> _REQUIRED WORK_
1. Translate this sentence from the piece about Joe Jordan into Spanish: "Seventy-seven years before he died at age 92 on July 21, Joe narrowly escaped death in a horrific traffic tragedy."
2. Carry on the piece about Joe Jordan's life from the point where it stops.

> _PAGE EXCERPT_

──────────────────────────────

Seventy-seven years before he died at age 92 on July 21, Joe narrowly escaped death in a horrific traffic tragedy.

Joe was 15 in October 1945 as he and more than a dozen other Springfield teens were returning from a weekend DeMolay outing when their truck collided with a car on U.S. 65 between Ozark and Springfield. Two 17-year-olds were killed, and 11 other boys were hospitalized — Joe among them, requiring a lengthy recovery from head injuries and a broken leg.

Once back on his feet, Joe and Greenwood Lab School classmate Elmer Anderson built a darkroom in the Jordan home and began honing photography skills that they later put to good use as energetic young entrepreneurs. One of their first ventures was to snap photos of couples attending events at the popular Half-a-Hill dinner and dance venue, quickly process the film and make prints, then rush back to the club and sell the photographs.

Joe Jordan learned photography techniques, using a two-handed Speed Graphic press camera, while a high school student at Greenwood Lab School. (Photo contributed by family)

As a student at then-Southwest Missouri State College (now MSU), Joe was a staff photographer for the student newspaper, The Southwest Standard, and the Ozarko yearbook. He was a member of the first pledge class of the Sigma Pi fraternity when it was chartered on the Springfield campus, and in his senior year, he served as president of the SMS Inter-Fraternity Council.

Joe and Elmer were featured in a Springfield Leader & Press story about the Missouri-Kansas Bowl, a post-season football game held in Kansas City in December 1948 that pitted SMS against Emporia State. The newspaper noted that while many students were riding special buses to the game, Joe and Elmer were among some who planned to drive themselves — provided they could get Elmer’s Hudson automobile roadworthy.

“Elmer Anderson and Joe Jordan have been working hard and furiously at tearing apart the car and putting it back together,” the story read. “It is quite a sight to see the boys working away in Elmer’s garage with a kerosene heater for warmth and a dozen tin cans spread around with auto parts in them.”

The reporter noted that SMS classmate Don Burrell (who went on to a distinguished judicial career and is the namesake of Burrell Behavioral Health) was helping Joe and Elmer “by sitting in the car and every so often calling out ‘How are you coming, boys?’ No doubt this spurs them on to greater effort.”

(The Hudson and the boys made it to Kansas City, but SMS lost the game 34-20.)

The beginning of a career full of electronics

The next summer, Joe was hired on as the official photographer for the Ozark Empire Fair, and he captured a dramatic photo of a tumbling racecar in a crash on the fairground’s half-mile dirt track during a feature event that drew 7,000 spectators. The photo was initially published in the Leader & Press and was shared by the Associated Press, eventually appearing in newspapers around the country, including the New York Times.

──────────────────────────────

> _COLLECTED MATERIAL_

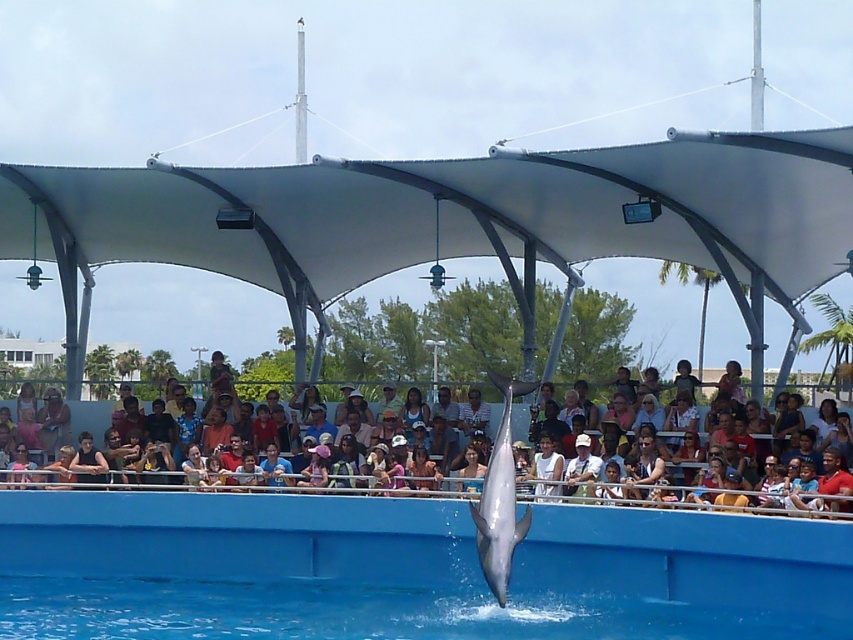
You are a marine biologist observing the dolphin show. You need to determine the exact location of the blue smooth water in the image. What are the coordinates of the blue smooth water at center?

The blue smooth water at center is located at point coordinates (405, 570).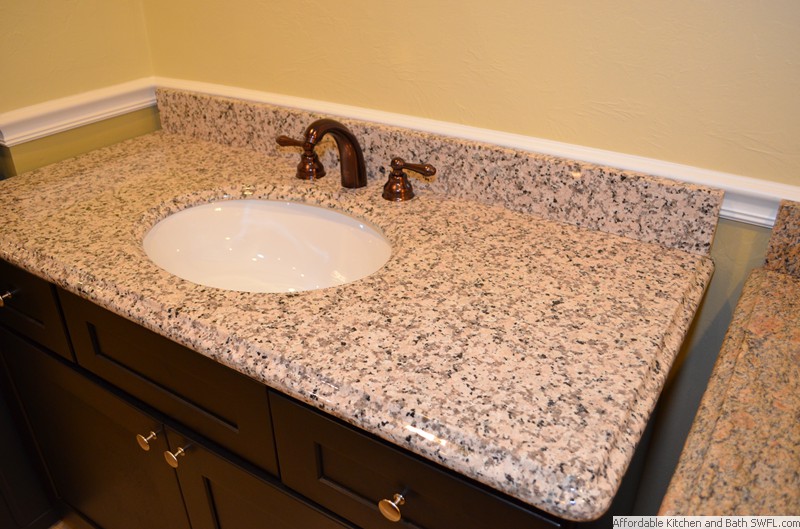
At what (x,y) coordinates should I click in order to perform the action: click on marble counter. Please return your answer as a coordinate pair (x, y). Looking at the image, I should click on (492, 300).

──────────────────────────────

> _ANSWERS TO THE EXERCISE_
1. Setenta y siete años antes de morir a los 92 años, el 21 de julio, Joe escapó por poco de la muerte en una horrible tragedia de tráfico.

2.
Joe and Elmer served in the Air Force following college and then partnered as Anderson-Jordan Photography, setting up shop on the northwest corner of Glenstone Avenue and Bennett Street. Joe used his camera as a freelance journalist, selling photos to newspapers and magazines locally and elsewhere.

Joe Jordan used smaller 35-mm still cameras as staff photographer for the student newspaper and yearbook at Southwest Missouri State College (now MSU). (Photo contributed by family)

When Springfield’s first TV stations, KTTS-TV (now KOLR) and KYTV, went on air in 1953, Joe provided news photos and eventually film of news events to the fledgling operations. When a riot broke out at the Medical Center for Federal Prisoners here in 1959, Joe was one of the first photojournalists allowed inside after the uprising was quelled and five guards who had been taken hostage were rescued.

“He got some good photographs inside the prison that were syndicated nationally,” says son Chris, the eldest of Joe’s three children. “He received royalties from those.”

Joe also got into producing photos and film for print and TV ads for other businesses. An early customer was David Leong when he and brother Gee opened the original Leong’s Tea House restaurant on West Sunshine. It sparked a lifelong friendship — and a love for cashew chicken.

Chris and his sisters, Joann Hosmer and Cindy Weinstein, recall their dad as being hard-working but modest about his accomplishments, with a relentlessly optimistic attitude.

“He didn’t like things to get ruffled. He wanted to keep the calm,” says Joann. “He’d tell me during the last few years with everything going on in politics: ‘It’s going to be OK. We’ve been through this before. I’ve seen it all. It’s going to work out.’”

“The only exception,” notes Cindy, “was that he did say that COVID was like nothing he’d ever seen before.”

Joe was “super polite — I never heard him say a curse word,” says Cindy. Her sister emphasizes that he “never bragged about anything, ever.” Chris agrees: “He was not flamboyant at all. He was very matter-of-fact about things. He got along with people — with everybody — very, very well.”

Joann says Joe and their mother, Dorothy, who died in 2020 after 62 years of marriage, “were very serious about voting. They never missed an election, and they took us with them to the polls. I knew my dad was pretty much a Republican, but I never heard him say anything bad about the Democrats. He didn’t color me one way or another — I was free to make up my own mind.”

A Springfield record shop is born

As Springfield’s first, and for a while only, dedicated retail outlet for audio recordings, Joe Jordan’s Record Shop at Glenstone and Bennett was popular with shoppers in the late 1950s and ’60s. (Photo contributed by family)

Another thing that Joe was serious about was business — although throughout his career he remained flexible and open to new ideas.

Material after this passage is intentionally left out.